Appena uscito dall’incontro con la regina, David Cameron ha confermato che manterrà la promessa elettorale di indire un “in/out referendum sul nostro futuro in Europa”, entro la fine del 2017. Nel programma elettorale, il partito Tory aveva promesso un “processo di rinegoziazione” dei termini di adesione della Gran Bretagna, sottolineando in particolare la volontà di arrivare a dei “limiti” per l’accesso al welfare dei cittadini Ue nei primi due anni di residenza in Gran Bretagna, per lottare contro quello che viene definito con disprezzo il “turismo sociale”, di cui sarebbero adepti in particolare i migranti dall’est europeo (ma non solo). Cameron vuole ottenere una limitazione nella libera circolazione dei cittadini nella Ue, per frenare l’immigrazione (in campagna elettorale ha rifiutato categoricamente di accettare dei naufraghi degli sbarchi in Italia). Londra vuole anche un’accelerazione del mercato interno, l’unico aspetto della Ue che interessa la City. E vorrà ottenere un maggiore potere dei parlamenti nazionali, per poter bloccare iniziative di Bruxelles, considerate troppo intrusive per la sovranità nazionale.

La decisione sul referendum verrà presa nella “prima sessione del prossimo parlamento” ha precisato Cameron. Il premier, che in linea di principio dovrebbe fare campagna per mantenere la Gran Bretagna nella Ue, deciderà pero’ quale posizione prendere in base ai risultati della “rinegoziazione” con Bruxelles. Cameron vuole rivedere i trattati: una mossa che i partner e la Commissione rigettano, per il momento. Né la Germania né la Francia, che nel 2017 andranno anch’esse alle urne, possono permettersi di aprire il vaso di Pandora di una discussione sul contenuto dei Trattati, mentre anche in questi paesi cresce l’euroscetticismo. Ma Cameron arriva oggi più forte in Europa, grazie alla chiara vittoria elettorale. E’ facile immaginare che Cameron negozierà con decisione anche perché, in patria, è preso nella morsa degli euroscettici: una ampia fetta del partito Tory, che non gli perdonerà cedimenti, e la pressione esterna dell’Ukip, ormai il terzo partito con il 13% dei voti, la cui ragion d’essere è la lotta contro l’Ue in base all’equivalenza Europa=immigrazione. I LibDem, decimati, non potranno più svolgere un ruolo di moderazione pro-europea come alleati dei Tories. Bisognerà vedere come agirà la City, a cui interessa solo una parte della costruzione europea, quella che liberalizza il mondo degli affari. Un freno a una troppo forte intransigenza potrebbe venire pero’ dal successo elettorale dello Scottish National Party, che minaccia un nuovo referendum sull’indipendenza della Scozia – più a sinistra e più filoeuropea – in caso di Brexit, per poter rientrare poi nella Ue.

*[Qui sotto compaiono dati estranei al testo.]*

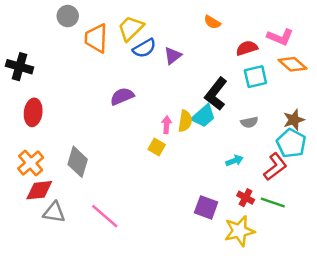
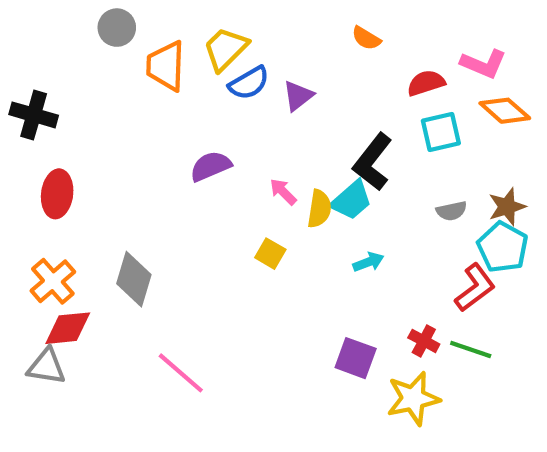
gray semicircle: (249, 122) -> (452, 211), moved
pink arrow: (167, 125) -> (283, 192), moved, turned -49
cyan arrow: (234, 161) -> (368, 262), moved
gray triangle: (54, 212) -> (46, 367), moved

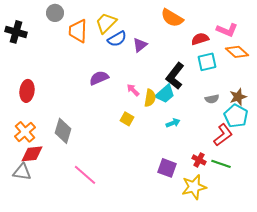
orange semicircle: (366, 38) -> (172, 18), size x1.6
black cross: (34, 115) -> (16, 32), moved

Una prospettiva estremamente complicata per Bruxelles, un vero rompicapo, visto che i Trattati non dicono nulla su un caso del genere (e potrebbe aprire un baratro anche per altre nazioni, a cominciare dalla Spagna, con la Catalogna in imboscata).

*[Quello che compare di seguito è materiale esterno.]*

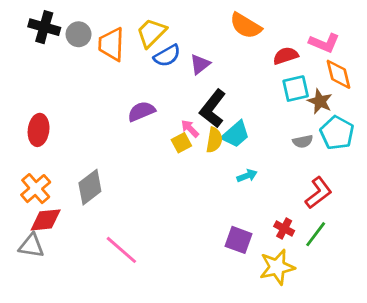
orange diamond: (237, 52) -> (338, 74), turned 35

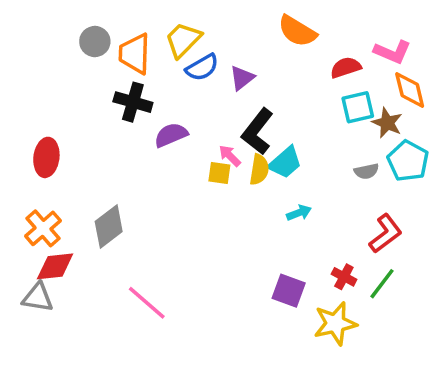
black cross: (44, 27) -> (133, 102), moved
yellow square: (181, 143) -> (219, 173), turned 36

La Gran Bretagna esce da un periodo di debolezza e di isolamento in Europa. Cameron aveva frenato su ogni passo verso l’approfondimento dei legami. Aveva cercato di mettere i bastoni tra le ruote dell’elezione di Jean-Claude Juncker alla presidenza della Commissione, perché il lussemburghese è giudicato troppo federalista a Londra. Ma aveva dovuto cedere. La Gran Bretagna, inoltre, era isolata sul fronte diplomatico, assente per esempio dalle riunioni in “formato Normandia” sulla crisi ucraina. Ma oggi Cameron fa irruzione al centro della Ue, con la bomba della minaccia di un Brexit. Nei prossimi due anni, la questione britannica sarà in testa dell’agenda di Bruxelles.